J’espère en tout cas que le président Macron le considère comme tel. Premièrement, il ne faut pas commettre les erreurs américaines :  tout retrait international doit être conditionné à un cessez-le-feu, certes, mais qui se fasse à des conditions acceptables. Cessez-le-feu ne veut pas dire reddition, or on a plutôt l’impression que les négociations de paix étaient plutôt une autorisation tacite à prendre le pouvoir. La France n’est pas dans la même logique de négocier avec les terroristes et encore moins de les mener au pouvoir. Deuxièmement, le Mali a des similitudes avec l’Afghanistan dont l’enkystement des groupes terroristes et la substitution de ces groupes à l’Etat mais la différence notable vient du fait qu’il y avait un sentiment de tacite complicité entre une partie des Afghans et les talibans. Je ne suis pas certain qu’il y ait cela au Mali. Serge Michaïlof évoquait en 2015 dans son livre Africanistan les conséquences de l’instabilité au Sahel qui sont à peu près équivalentes à celles de l’incapacité à trouver une situation stable dans les pays d’Asie centrale. Les groupes terroristes ont commencé à déstabiliser le Mali entre 2012 et 2013, entrainant l’intervention française.
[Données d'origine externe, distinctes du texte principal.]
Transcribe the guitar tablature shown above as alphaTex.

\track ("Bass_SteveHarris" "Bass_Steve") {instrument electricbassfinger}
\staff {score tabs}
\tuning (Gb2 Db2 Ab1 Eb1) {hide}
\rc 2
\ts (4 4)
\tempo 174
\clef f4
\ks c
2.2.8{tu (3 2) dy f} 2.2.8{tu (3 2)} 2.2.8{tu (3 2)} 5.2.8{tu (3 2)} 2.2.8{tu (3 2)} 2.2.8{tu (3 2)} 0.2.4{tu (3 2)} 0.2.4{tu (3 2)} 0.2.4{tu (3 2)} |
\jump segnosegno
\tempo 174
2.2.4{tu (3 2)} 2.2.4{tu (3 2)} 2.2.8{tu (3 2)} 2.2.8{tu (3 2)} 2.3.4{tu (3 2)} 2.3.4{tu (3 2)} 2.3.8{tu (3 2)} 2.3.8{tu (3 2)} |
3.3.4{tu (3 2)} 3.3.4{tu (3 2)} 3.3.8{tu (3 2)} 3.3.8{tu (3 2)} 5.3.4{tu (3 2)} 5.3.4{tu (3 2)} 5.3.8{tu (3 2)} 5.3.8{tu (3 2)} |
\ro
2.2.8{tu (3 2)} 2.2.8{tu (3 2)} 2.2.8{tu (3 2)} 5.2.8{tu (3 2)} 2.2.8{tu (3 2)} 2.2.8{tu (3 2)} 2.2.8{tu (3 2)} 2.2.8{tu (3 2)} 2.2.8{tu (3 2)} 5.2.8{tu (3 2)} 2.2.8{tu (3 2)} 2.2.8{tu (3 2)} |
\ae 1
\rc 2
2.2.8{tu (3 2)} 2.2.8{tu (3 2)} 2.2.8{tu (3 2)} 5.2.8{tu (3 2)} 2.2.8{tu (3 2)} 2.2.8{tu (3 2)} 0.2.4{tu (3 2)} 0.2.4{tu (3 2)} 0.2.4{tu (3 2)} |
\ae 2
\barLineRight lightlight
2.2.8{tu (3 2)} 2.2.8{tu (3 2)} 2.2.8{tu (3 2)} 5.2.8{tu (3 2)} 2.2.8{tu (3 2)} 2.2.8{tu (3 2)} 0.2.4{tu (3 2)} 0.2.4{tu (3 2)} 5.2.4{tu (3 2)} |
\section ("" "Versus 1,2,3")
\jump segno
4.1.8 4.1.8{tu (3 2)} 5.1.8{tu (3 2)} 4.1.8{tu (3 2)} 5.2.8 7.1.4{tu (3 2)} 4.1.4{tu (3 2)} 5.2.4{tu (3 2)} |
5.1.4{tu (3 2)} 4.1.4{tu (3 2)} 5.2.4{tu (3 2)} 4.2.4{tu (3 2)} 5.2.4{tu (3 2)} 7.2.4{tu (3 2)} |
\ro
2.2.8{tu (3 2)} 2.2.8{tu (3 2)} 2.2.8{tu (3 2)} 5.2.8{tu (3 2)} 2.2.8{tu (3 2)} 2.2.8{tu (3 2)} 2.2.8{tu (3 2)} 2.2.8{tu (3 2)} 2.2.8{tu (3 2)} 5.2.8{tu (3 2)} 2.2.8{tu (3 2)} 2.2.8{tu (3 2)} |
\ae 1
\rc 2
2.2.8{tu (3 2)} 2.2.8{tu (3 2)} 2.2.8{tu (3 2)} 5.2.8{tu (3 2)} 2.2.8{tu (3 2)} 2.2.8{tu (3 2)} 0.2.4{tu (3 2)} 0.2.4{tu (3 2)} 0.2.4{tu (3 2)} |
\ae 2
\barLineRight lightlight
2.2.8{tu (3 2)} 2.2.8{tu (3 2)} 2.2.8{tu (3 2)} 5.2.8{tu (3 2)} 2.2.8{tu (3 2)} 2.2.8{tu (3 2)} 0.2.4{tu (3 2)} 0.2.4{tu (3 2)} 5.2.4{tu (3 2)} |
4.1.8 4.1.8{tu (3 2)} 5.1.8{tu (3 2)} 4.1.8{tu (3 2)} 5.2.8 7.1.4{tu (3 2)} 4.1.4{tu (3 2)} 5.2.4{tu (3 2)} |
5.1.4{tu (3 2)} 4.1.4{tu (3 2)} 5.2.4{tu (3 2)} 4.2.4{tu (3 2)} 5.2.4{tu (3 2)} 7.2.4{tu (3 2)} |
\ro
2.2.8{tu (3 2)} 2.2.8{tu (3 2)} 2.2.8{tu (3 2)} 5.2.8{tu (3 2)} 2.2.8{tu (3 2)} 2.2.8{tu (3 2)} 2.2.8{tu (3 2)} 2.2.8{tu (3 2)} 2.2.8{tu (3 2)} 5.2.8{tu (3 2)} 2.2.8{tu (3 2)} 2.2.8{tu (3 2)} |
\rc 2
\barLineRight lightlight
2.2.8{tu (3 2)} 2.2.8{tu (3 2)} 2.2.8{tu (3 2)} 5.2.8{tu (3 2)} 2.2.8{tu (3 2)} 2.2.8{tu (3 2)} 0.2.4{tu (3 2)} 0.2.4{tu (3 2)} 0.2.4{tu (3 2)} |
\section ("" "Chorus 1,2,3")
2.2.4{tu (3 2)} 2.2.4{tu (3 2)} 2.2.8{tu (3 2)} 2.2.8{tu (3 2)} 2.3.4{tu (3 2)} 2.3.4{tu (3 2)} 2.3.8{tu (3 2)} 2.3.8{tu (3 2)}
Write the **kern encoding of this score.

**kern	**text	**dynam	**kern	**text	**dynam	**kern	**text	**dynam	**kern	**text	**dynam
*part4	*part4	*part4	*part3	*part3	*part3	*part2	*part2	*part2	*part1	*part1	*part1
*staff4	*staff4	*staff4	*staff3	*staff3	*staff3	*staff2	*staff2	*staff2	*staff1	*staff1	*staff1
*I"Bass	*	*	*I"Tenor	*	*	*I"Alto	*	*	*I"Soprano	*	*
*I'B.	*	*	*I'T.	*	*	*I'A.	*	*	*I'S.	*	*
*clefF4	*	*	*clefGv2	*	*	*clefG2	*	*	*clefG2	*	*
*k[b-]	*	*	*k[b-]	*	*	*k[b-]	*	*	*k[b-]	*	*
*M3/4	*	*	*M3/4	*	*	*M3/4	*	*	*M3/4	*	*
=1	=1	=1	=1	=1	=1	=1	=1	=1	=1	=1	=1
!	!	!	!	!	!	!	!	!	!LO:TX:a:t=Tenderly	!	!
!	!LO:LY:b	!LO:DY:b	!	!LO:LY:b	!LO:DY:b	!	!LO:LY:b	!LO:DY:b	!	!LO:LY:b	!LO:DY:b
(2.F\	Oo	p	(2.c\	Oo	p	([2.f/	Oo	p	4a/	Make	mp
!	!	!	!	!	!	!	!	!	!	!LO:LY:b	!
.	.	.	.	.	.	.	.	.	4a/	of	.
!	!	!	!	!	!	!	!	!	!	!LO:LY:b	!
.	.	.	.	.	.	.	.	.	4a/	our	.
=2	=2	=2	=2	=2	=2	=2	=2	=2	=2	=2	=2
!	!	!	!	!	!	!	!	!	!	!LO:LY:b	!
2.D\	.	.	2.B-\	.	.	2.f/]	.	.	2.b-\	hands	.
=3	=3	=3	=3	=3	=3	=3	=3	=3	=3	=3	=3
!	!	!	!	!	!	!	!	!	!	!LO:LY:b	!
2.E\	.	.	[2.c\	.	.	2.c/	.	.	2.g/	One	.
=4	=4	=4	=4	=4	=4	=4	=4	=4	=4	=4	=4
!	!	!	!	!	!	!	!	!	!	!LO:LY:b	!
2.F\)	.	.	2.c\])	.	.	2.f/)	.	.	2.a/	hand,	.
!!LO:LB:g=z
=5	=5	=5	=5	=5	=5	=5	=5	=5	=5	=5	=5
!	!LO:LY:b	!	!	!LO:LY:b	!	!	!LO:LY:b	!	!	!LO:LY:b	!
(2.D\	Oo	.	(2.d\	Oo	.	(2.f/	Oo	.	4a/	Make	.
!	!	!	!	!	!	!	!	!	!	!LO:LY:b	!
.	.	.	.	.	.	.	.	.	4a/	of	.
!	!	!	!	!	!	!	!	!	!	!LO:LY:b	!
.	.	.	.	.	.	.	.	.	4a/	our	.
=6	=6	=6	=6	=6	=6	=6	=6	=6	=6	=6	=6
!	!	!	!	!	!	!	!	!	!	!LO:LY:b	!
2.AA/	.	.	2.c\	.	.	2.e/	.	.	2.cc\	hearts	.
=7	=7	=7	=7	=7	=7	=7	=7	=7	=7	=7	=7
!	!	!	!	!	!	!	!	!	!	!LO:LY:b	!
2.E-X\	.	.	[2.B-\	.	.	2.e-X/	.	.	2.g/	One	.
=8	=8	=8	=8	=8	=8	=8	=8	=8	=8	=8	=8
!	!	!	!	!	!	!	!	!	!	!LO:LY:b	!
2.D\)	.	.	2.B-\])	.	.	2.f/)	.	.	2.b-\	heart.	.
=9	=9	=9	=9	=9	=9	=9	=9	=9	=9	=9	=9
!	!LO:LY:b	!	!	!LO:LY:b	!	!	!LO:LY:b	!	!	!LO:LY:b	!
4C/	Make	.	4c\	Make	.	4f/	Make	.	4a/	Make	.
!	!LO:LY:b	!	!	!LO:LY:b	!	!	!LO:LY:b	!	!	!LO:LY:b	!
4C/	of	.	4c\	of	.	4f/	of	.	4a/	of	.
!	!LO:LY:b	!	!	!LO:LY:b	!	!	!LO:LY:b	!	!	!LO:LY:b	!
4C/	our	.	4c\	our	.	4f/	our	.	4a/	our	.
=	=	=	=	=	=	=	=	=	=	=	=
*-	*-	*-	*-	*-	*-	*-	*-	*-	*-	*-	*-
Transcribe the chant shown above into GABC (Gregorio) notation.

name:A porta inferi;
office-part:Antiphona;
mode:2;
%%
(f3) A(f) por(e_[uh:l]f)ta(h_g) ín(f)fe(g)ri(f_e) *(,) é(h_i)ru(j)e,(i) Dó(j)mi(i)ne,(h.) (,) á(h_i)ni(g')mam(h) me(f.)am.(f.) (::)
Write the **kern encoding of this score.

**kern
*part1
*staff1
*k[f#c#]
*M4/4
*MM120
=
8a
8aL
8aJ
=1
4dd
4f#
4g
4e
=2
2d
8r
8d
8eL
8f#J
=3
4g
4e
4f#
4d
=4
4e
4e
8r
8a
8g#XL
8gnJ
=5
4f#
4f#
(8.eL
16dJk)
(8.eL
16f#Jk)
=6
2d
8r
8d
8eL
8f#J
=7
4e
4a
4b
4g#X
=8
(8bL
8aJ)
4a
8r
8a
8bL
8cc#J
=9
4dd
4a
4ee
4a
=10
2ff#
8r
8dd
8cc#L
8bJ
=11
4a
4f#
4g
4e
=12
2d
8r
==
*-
Ils se sont ensuite répandus vers les pays limitrophes (Niger, Burkina Faso, et plus récemment la Côte d’Ivoire, le Bénin, le Ghana, potentiellement le Togo). Les groupes armés du Sahel ne sont pas les mêmes que ceux qui opèrent autour du lac Tchad (Boko Haram et son extension l’Etat Islamique en Afrique de l’Ouest – ISWAP -). De même, les talibans sont un mouvement très hétéroclite (talibans du Pakistan, mouvement islamique d’Ouzbékistan, du Turkistan oriental, le parti Hezb-i-Islami). On peut aussi faire un parallèle entre la proximité des agendas des organisations au Mali et en Algérie qui est proche de celle qu’on retrouve entre les groupes armés afghan et pakistanais comme dans le cas des groupes armés terroristes (GAT) agissant au Sahel, le rôle d'un pays comme l'Algérie et notamment ses services de renseignement (DRS devenu DSS) est comparable à celui de l'ISI pakistanais vis-à-vis des Talibans.

En 2001, ce ne sont pas les Afghans qui nous ont appelé à l’aide. C’est nous qui avons décidé de mener une opération en s’appuyant sur le mouvement de résistance aux talibans autour du commandant Ahmed Chah Massoud. Au Mali, le gouvernement de transition a été utilisé pour intervenir car il y avait une menace immédiate de dislocation de l’état. 

 Est-on dans une situation au Sahel où partir et rester sont des situations inoptimales ?  

Je le répète, la France n’a aucune intention de quitter le Sahel. Elle est train de réévaluer son dispositif au regard de la stratégie des groupes armés terroristes. Emigrés des années 90 de la rive nord de la méditerranée vers le sud puis dispersés dans le septentrion malien pour ensuite se disperser dans l’ensemble de la partie occidentale du continent en tant de pénétrer au Sénégal, en Côte d’Ivoire. On le voit avec l’attentat de Ouagadougou en 2015 ou les réguliers attentats dans la région des trois frontières. Donc je ne suis pas certain que l’agenda soit le même qu’en Afghanistan où la guerre s’est focalisée dans le pays. Les talibans ont toujours dit qu’ils voulaient récupérer un pouvoir perdu militairement. Ils ne se considèrent pas comme des terroristes et de 1996 à 2001, beaucoup d’états reconnaissaient ou toléraient leur gouvernement. Le chef de la diplomatie européenne, Josep Borrell a estimé qu’il fallait dialoguer avec les talibans pour des raisons humanitaires. La Chine et la Russie appellent à reconnaitre ce gouvernement. Au Sahel, si des groupes armés terroristes conquièrent le pouvoir, je ne vois pas qui reconnaitrait leur autorité.

Le rédéploiement français vise à quitter le nord du Mali pour se focaliser à la frontière entre le Mali et le Burkina Faso. C’est un mouvement tactique. De plus, on a appris des conflits asymétriques qu’il faut plus de souplesse, plus d’agilité, de marche de manœuvre et d’aéromobilité, de recours aux forces spéciales et aux opérations de contre-insurrection. La France réfléchit aussi à externaliser. Le fait qu’après l’opération Serval il y ait eu Barkhane et qu’elle sera remplacée par la task force Takuba montre bien cette évolution.